Não é por isso de espantar que, em relação à política orçamental, o FMI defenda que deveria haver mais prudência. “Para além de objectivos orçamentais suficientemente ambiciosos, as autoridades deveriam considerar a possibilidade de manter amortecedores adequados para fazer face aos riscos orçamentais”, afirma o fundo, identificando alguns dos factores que podem condicionar as metas do Orçamento. “Estes incluem os custos orçamentais adicionais de propostas como a semana de trabalho de 35 horas para a função pública e a reavaliação de recentes contratos de privatização e concessão, bem como quaisquer passivos contingentes gerados pelo sector financeiro”, diz o documento.

Apesar de muitas das medidas que têm vindo a ser tomadas pelo Governo irem no sentido oposto àquilo que o FMI tem defendido ao longo dos anos para Portugal, o comunicado agora publicado (o primeiro desde a tomada de posse do executivo) até acaba por ser relativamente suave no tom das críticas que são feitas, em comparação com comunicados anteriores.

É verdade que o fundo não perde a oportunidade de apontar para os efeitos negativos que antecipa para medidas como o aumento do salário mínimo.

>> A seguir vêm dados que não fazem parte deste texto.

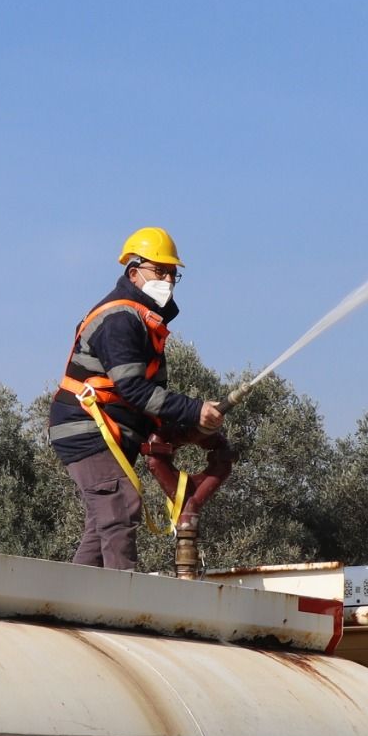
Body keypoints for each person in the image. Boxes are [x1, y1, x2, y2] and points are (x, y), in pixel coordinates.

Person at [47, 226, 235, 570]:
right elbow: (134, 389)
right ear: (133, 273)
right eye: (158, 271)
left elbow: (154, 401)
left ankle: (70, 599)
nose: (167, 279)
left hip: (105, 431)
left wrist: (192, 425)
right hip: (86, 427)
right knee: (120, 506)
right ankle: (124, 607)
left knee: (101, 523)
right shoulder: (120, 318)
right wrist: (195, 410)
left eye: (172, 273)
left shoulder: (147, 323)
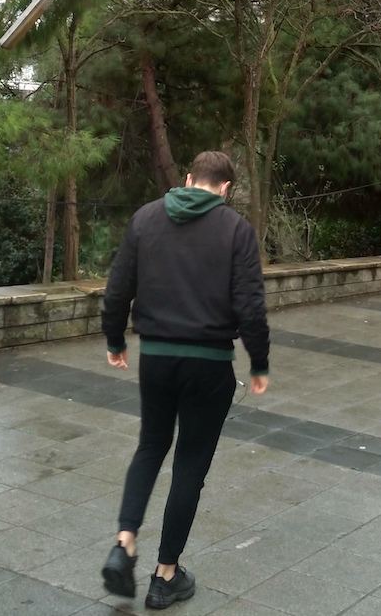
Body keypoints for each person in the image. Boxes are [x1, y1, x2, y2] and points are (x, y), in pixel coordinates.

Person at [100, 151, 270, 610]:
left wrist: (114, 338)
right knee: (190, 466)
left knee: (150, 446)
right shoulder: (235, 230)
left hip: (155, 357)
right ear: (226, 188)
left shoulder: (146, 219)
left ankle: (124, 543)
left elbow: (118, 287)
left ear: (189, 179)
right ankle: (165, 575)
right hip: (208, 363)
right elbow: (250, 305)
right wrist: (258, 362)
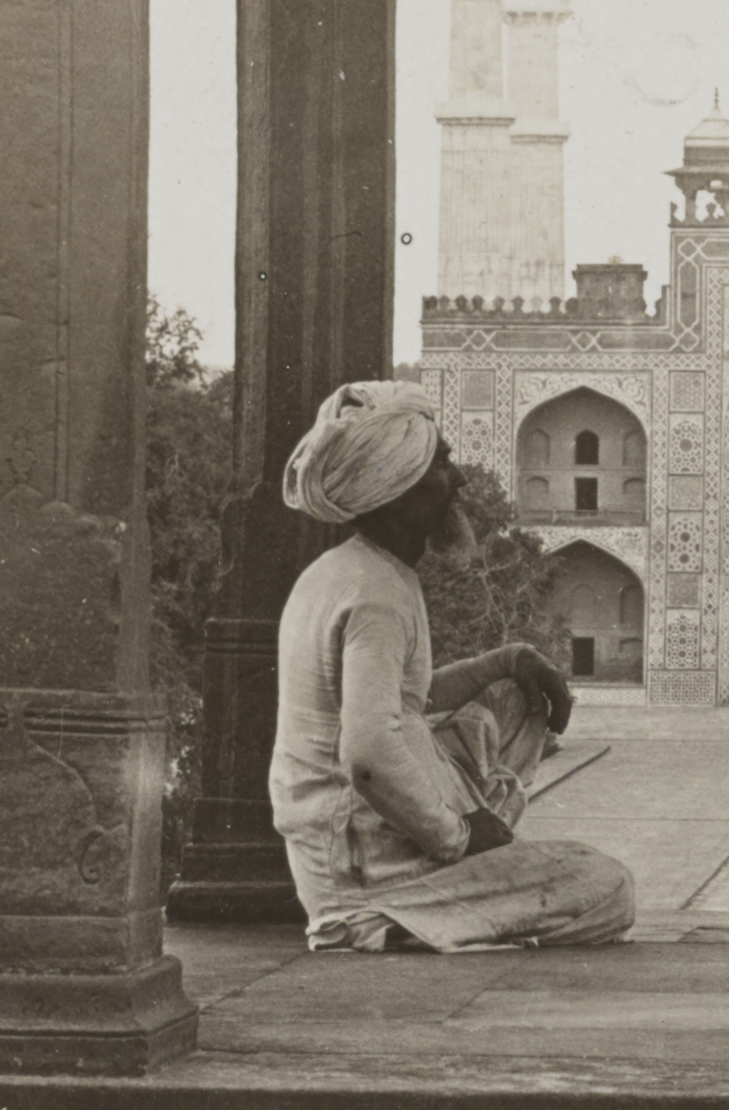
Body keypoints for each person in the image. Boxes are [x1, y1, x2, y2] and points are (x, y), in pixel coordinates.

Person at [269, 379, 641, 953]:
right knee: (605, 885)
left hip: (347, 843)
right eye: (440, 465)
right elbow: (367, 753)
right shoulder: (374, 594)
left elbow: (400, 705)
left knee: (513, 698)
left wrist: (510, 660)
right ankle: (407, 914)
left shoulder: (353, 571)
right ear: (397, 489)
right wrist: (458, 837)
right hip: (362, 875)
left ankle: (469, 873)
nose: (459, 480)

E que também mostra com as suas previsões económicas que não acredita que a estratégia de reposição de rendimentos seja a solução. Mas, ao mesmo tempo, faz questão de mostrar abertura a futuras iniciativas que possam vir do Governo. O fundo saúda, por exemplo, “o compromisso das autoridades [portuguesas] com a consolidação orçamental de médio prazo” e diz que “a intenção das autoridades de eliminar os entraves estruturais ao crescimento é bem-vinda”.

E, ainda mais significativo, faz questão de deixar claro que muitos dos problemas são continuação de uma tendência a que já se tinha assistido no ano passado, o primeiro ano completo após a saída da troika do país.

Isso é particularmente claro na avaliação do rumo da política orçamental. O FMI assinala que o saldo estrutural primário (o saldo orçamental que retira da análise, não só o efeito da conjuntura económica e das medidas extraordinárias, como também a despesa com juros) se poderá deteriorar 0,8 pontos percentuais este ano, mas depois de, já em 2015, o indicador ter piorado em 0,5 pontos percentuais.

Entre os técnicos do FMI, tenta-se passar a ideia de que 2015 não foi um ano de consolidação orçamental e que, este ano, a mesma coisa irá acontecer.

É por isso que, nos encontros que teve com as autoridades portuguesas, o fundo tentou passar a mensagem de que é preciso um sentimento de urgência em relação à situação orçamental do país. Com dois anos seguidos de deterioração do saldo estrutural primário, fica a ideia de que, em Portugal, se pensa que o problema orçamental está resolvido. Do lado da entidade sediada em Washington, contudo, teme-se que, à medida que as compras de dívida pública por parte do BCE forem diminuindo, as pressões do mercado sobre Portugal podem tornar mais difícil o acesso do país ao financiamento externo.